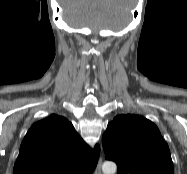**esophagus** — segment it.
Here are the masks:
<instances>
[{
    "mask_svg": "<svg viewBox=\"0 0 187 174\" xmlns=\"http://www.w3.org/2000/svg\"><path fill=\"white\" fill-rule=\"evenodd\" d=\"M101 167H102V159L100 158L97 163L94 174H101Z\"/></svg>",
    "mask_w": 187,
    "mask_h": 174,
    "instance_id": "obj_1",
    "label": "esophagus"
}]
</instances>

= WHAT THE TASK ASKS =
Can you copy every item above word for word, keeping all the text and outline data but leaving out the pictures?

= WRITTEN RESPONSE =
**esophagus** — segment it.
Here are the masks:
<instances>
[{
    "mask_svg": "<svg viewBox=\"0 0 187 174\" xmlns=\"http://www.w3.org/2000/svg\"><path fill=\"white\" fill-rule=\"evenodd\" d=\"M101 167H102V159L100 158L97 163L94 174H101Z\"/></svg>",
    "mask_w": 187,
    "mask_h": 174,
    "instance_id": "obj_1",
    "label": "esophagus"
}]
</instances>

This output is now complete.